■ **Passage to read**
....
Dr. King was murdered because he was bringing the Poor People’s campaign to Washington in an attempt to shut down the war on Vietnam so those funds could be used for peace, people and justice. It was a contest then and now between love and war.
Today war is winning.
...Unfortunately, the unity and organization needed for the Poor People’s Campaign of 1968 to complete all three of the planned stages and form the “new and unsettling force” capable of disrupting “complacent national life” and achieving an economic bill of rights was not easy to come by.
The assassinations of Dr. King and Senator Robert Kennedy, a key proponent of the Campaign and Presidential candidate, only served to cripple the Campaign and greatly limit its impact. King emphasized the need for poor whites, Blacks, Latinos, Asians, and Native Americans to unite. He asserted that the Poor People’s Campaign would only be successful if the poor could come together across all the obstacles and barriers set up to divide us and if they could overcome the attention and resources being diverted because of the US engagement in the Vietnam War.”
…Today in 2018, fifty one years later, this same commitment is needed from all leaders interested in taking up King’s mantle. Martin Luther King Jr. demonstrated the difficulty and necessity of uniting the poor and dispossessed across race, religion, geography and other lines that divide. In building a Poor People’s Campaign for our times, we completed an analysis of the 1967-68 Campaign and stand on the shoulders of those who came before. We have learned lessons and are in step together to march again.
....
■ **Exercise set**
[1] Summarize the passage on the Poor People's Campaign in two sentences.
[2] Reproduce word for word the part of the passage on the Poor People's Campaign that begins at the words "Dr. King was" and stops after the words "to come by.".
The material placed after this passage plays no part in this work.

■ **Data excerpt**
....
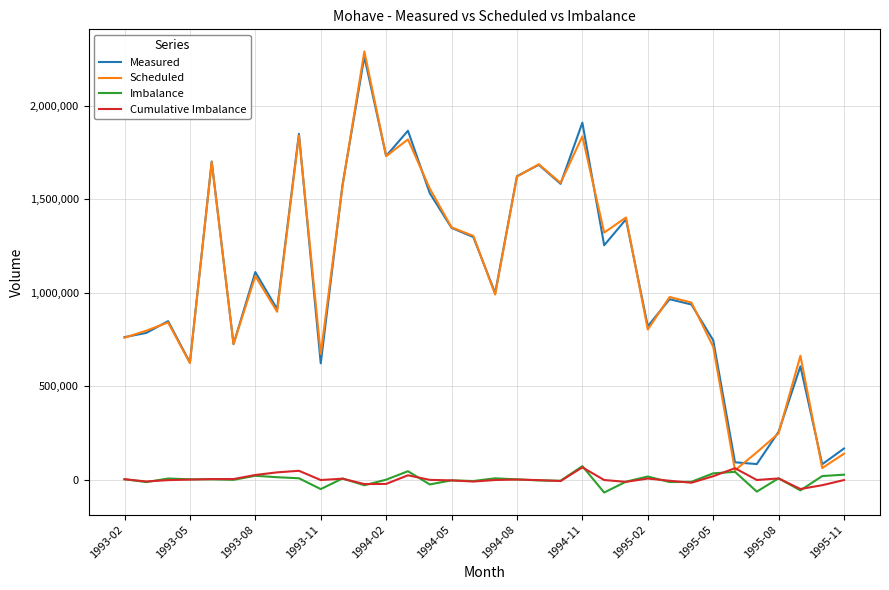

What is the difference between the second highest and second lowest values in the Cumulative Imbalance series?

90834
....
■ **Answers for the tasks**
[1] The passage on the Poor People's Campaign says that Dr. King was murdered because he was bringing the campaign to Washington to shut down the war on Vietnam, and that the assassinations of King and Senator Robert Kennedy crippled the 1968 Campaign and greatly limited its impact. It adds that King stressed the need for the poor to unite across race and other dividing lines, and that those building a Poor People's Campaign in 2018 have analyzed the 1967-68 Campaign and are ready to march again.

[2]
Dr. King was murdered because he was bringing the Poor People’s campaign to Washington in an attempt to shut down the war on Vietnam so those funds could be used for peace, people and justice. It was a contest then and now between love and war.
Today war is winning.
...Unfortunately, the unity and organization needed for the Poor People’s Campaign of 1968 to complete all three of the planned stages and form the “new and unsettling force” capable of disrupting “complacent national life” and achieving an economic bill of rights was not easy to come by.